RFR (S) 8049304: race between VM_Exit and _sync_FutileWakeups->inc()

Tue Sep 1 06:13:50 UTC 2015

Hi Dan,

Hope you had that coffee :)

On 1/09/2015 8:51 AM, Daniel D. Daugherty wrote:
> Greetings,
>
> I've updated the "fix" for this bug based on code review comments
> received in round 0.
>
> JDK-8049304 race between VM_Exit and _sync_FutileWakeups->inc()
> https://bugs.openjdk.java.net/browse/JDK-8049304
>
> Webrev URL: http://cr.openjdk.java.net/~dcubed/8049304-webrev/1-jdk9-hs-rt/
>
> The easiest way to re-review is to download the two patch files
> and view them in your favorite file merge tool:
>
> http://cr.openjdk.java.net/~dcubed/8049304-webrev/0-jdk9-hs-rt/hotspot.patch
>
> http://cr.openjdk.java.net/~dcubed/8049304-webrev/1-jdk9-hs-rt/hotspot.patch
>
>
> Testing: Aurora Adhoc RT-SVC nightly batch (in process)
>           Aurora Adhoc vm.tmtools batch (in process)
>           Kim's repro sequence for JDK-8049304
>           Kim's repro sequence for JDK-8129978
>           JPRT -testset hotspot
>
> Changes between round 0 and round 1:
>
> - add an 'is_safe' parameter to the OM_PERFDATA_OP macro;

The sense of safepoint-safe is a bit confusing to me. If the thread is 
in a safepoint-safe-state then it seems safepoint-safe==false ??

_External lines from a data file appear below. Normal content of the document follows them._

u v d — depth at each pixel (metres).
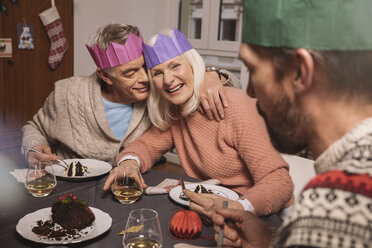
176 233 1.08
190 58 1.57
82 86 1.94
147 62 1.62
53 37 3.37
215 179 1.56
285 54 0.50
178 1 4.29
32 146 1.81
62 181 1.51
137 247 0.92
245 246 0.90
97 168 1.65
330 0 0.46
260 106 0.58
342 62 0.46
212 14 3.96
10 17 3.10
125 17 4.04
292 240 0.42
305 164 1.66
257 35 0.54
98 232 1.07
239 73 3.91
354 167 0.43
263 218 1.24
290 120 0.53
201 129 1.66
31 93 3.36
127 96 1.82
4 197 1.32
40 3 3.28
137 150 1.70
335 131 0.48
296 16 0.48
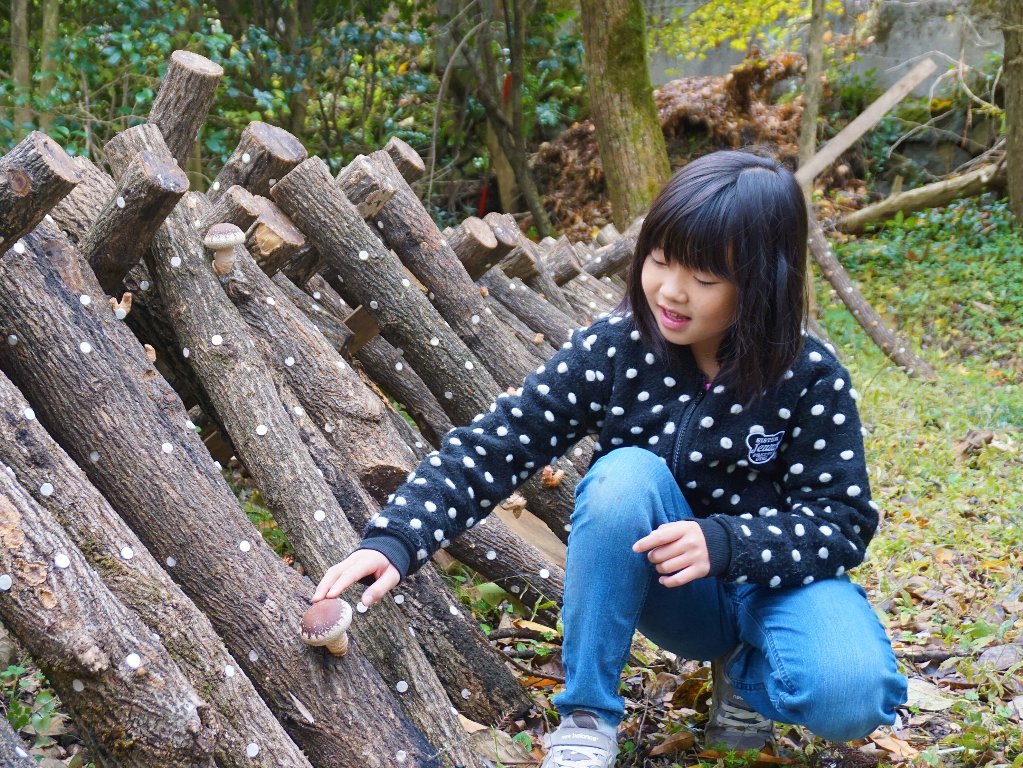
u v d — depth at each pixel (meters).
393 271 2.85
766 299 1.70
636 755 2.19
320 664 1.89
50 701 2.08
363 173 2.94
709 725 2.19
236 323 2.40
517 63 10.09
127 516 1.96
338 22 9.43
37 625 1.48
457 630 2.34
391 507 1.82
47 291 2.01
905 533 3.60
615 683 1.88
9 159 1.79
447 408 2.98
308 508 2.19
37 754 1.96
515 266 4.33
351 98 10.37
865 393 5.72
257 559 1.96
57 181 1.81
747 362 1.75
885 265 9.44
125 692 1.52
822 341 1.91
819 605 1.80
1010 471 4.45
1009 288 8.39
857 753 2.18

>    safepoint-safe callers can access _has_PerfData flag directly;
>    non-safepoint-safe callers use a load-acquire to fetch the
>    current _has_PerfData flag value

load-acquire makes no difference to the "currentness" of _has_PerfData 
and has no affect on the size of the "race window". So I don't see any 
point to this is-safe distinction.

> - change PerfDataManager::destroy() to simply set _has_PerfData
>    to zero (field is volatile) and then use a fence() to prevent
>    any reordering of operations in any direction; it's only done
>    once during VM shutdown so...

See previous email :)

> - change perfMemory_exit() to only call PerfDataManager::destroy()
>    when called at a safepoint and when the StatSample is not
>    running; this means when the VM is aborting, we no longer have
>    a race between the original crash report and this code path.

Sounds reasonable.

I have few specific comments/nits:

src/share/vm/runtime/perfData.cpp

  43 volatile jint   PerfDataManager::_has_PerfData = false;

Nit: jint should be initialized with 0 not false.

  287   // manipulation before we free the memory. The two alternatives
  288   // are 1) leak the PerfData memory or 2) do some form of ordered
  289   // access before every PerfData operation.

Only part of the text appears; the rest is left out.